The employment tribunal found that there had been no Hogg dismissal on 3 December because: (i) there had been no "radical change" under the new band 5 contract; (ii) the claimant had the skills to do the band 5 role imposed on her; (iii) the claimant had initially brought a grievance rather than resigning, which was inconsistent with the notion of her employment ending; and (iv) the respondent had no intention of dismissing the claimant when it imposed the band 5 role on her. This led the tribunal to conclude that the notice period had not started running from 3 December and therefore the claimant had left before the expiry of her notice, meaning she was not entitled to the enhanced contractual redundancy payment.

On appeal, the EAT found that the tribunal had erred in its reasons for finding that there was no Hogg dismissal in this case. HHJ Clarke held that the tribunal had applied the wrong test by focusing on whether there was a "radical change" to the contract terms such as to entitle the claimant to regard herself as constructively dismissed. This unhelpfully blurred the distinction between an express dismissal, into which category a Hogg dismissal fell, and a constructive dismissal. The correct test for a Hogg dismissal was "whether the particular contract under which the employee was employed by the employer at the relevant time was terminated by the employer." Furthermore, the tribunal had taken irrelevant matters into account, including consideration of whether the claimant was capable of doing the varied version of her job, the fact that she had raised a grievance rather than treating the variation as a dismissal, and the respondent's intention when it varied the contract.

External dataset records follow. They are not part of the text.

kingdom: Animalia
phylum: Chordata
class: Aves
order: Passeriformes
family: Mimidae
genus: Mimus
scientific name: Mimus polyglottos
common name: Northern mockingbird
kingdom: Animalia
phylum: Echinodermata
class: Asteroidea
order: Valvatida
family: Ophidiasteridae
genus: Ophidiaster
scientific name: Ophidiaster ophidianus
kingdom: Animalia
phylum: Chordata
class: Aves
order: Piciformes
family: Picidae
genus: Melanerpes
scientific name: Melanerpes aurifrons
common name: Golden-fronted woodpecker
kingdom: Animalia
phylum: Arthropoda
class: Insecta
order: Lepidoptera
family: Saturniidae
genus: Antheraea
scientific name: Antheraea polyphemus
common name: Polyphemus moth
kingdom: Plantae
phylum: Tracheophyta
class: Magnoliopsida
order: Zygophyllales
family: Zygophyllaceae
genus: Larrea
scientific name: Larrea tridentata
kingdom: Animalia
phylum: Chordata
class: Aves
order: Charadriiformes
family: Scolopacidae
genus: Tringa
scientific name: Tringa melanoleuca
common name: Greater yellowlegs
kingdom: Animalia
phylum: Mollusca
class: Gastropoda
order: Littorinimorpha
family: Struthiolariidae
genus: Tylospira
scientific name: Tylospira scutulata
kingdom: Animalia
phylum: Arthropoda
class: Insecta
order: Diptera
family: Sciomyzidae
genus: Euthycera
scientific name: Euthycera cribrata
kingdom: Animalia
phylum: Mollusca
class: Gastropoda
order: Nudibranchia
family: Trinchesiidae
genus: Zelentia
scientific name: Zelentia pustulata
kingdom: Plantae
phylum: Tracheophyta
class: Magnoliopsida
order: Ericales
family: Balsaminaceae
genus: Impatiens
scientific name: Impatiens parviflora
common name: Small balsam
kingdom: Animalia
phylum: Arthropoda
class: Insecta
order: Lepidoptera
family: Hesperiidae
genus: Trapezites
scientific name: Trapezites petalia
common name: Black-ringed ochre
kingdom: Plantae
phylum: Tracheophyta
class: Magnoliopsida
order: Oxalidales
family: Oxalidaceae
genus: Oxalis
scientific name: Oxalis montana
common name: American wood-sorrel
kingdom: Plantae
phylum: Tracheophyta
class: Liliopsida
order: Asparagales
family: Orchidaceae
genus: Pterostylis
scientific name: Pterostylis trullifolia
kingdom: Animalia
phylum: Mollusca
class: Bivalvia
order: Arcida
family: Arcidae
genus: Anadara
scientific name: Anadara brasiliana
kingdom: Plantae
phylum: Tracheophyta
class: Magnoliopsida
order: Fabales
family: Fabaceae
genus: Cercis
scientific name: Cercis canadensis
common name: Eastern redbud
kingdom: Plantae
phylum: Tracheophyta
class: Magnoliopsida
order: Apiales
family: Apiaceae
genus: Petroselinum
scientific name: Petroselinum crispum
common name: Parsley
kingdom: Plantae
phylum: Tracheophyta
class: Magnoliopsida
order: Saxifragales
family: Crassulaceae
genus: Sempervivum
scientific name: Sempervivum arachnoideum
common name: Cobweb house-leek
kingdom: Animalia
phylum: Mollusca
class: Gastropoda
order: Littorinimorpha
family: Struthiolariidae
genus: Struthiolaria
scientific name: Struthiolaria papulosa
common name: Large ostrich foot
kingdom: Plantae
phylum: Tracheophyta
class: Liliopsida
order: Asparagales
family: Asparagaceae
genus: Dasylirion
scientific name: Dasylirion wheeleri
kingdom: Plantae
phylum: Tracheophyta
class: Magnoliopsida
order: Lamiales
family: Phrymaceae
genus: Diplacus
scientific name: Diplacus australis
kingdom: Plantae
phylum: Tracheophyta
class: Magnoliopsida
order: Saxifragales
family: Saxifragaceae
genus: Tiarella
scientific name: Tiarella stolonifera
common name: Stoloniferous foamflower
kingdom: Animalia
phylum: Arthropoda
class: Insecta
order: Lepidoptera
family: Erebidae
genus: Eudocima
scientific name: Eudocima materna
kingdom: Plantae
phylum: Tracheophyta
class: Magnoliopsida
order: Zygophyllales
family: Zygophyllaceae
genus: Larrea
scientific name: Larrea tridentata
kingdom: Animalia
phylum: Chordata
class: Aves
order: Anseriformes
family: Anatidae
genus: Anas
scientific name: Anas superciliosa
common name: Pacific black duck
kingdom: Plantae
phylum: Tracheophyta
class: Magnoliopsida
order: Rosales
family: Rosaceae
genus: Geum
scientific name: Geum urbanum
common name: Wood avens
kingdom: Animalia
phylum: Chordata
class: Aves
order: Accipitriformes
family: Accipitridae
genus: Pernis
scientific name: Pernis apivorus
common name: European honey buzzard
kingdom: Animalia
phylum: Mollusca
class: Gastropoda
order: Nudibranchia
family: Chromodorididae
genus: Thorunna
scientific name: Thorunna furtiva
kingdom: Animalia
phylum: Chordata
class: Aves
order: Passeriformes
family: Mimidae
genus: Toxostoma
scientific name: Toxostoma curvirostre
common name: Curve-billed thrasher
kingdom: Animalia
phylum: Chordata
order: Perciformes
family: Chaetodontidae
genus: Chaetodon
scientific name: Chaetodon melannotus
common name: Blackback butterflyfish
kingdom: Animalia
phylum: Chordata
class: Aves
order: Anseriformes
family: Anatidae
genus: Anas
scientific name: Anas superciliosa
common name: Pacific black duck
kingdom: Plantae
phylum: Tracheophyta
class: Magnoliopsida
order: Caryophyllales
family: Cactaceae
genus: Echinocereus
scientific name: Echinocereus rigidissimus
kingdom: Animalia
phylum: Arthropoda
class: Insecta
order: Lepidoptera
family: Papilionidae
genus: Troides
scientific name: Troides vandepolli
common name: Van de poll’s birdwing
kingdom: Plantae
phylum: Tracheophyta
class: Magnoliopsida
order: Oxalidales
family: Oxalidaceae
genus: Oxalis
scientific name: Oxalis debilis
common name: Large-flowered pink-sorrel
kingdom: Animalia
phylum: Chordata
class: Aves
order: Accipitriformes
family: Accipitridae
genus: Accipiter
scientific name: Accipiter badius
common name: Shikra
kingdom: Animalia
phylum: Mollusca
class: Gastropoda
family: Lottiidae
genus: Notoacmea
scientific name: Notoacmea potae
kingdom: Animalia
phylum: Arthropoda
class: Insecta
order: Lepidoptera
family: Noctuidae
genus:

In any event, the EAT would have allowed the appeal on the alternative ground that the judgment was inadequately reasoned and therefore non-compliant with Meek v City of Birmingham District Council [1987] IRLR 250 (see Employment Appeal Tribunal, Q&A here). The tribunal had failed to do a proper "before-and-after comparison" of the band 6 role and band 5 role to ascertain whether the new terms were of sufficient difference to amount to a withdrawal of one contract and its replacement by another. On this basis, the claim was remitted to a differently constituted tribunal for fresh consideration.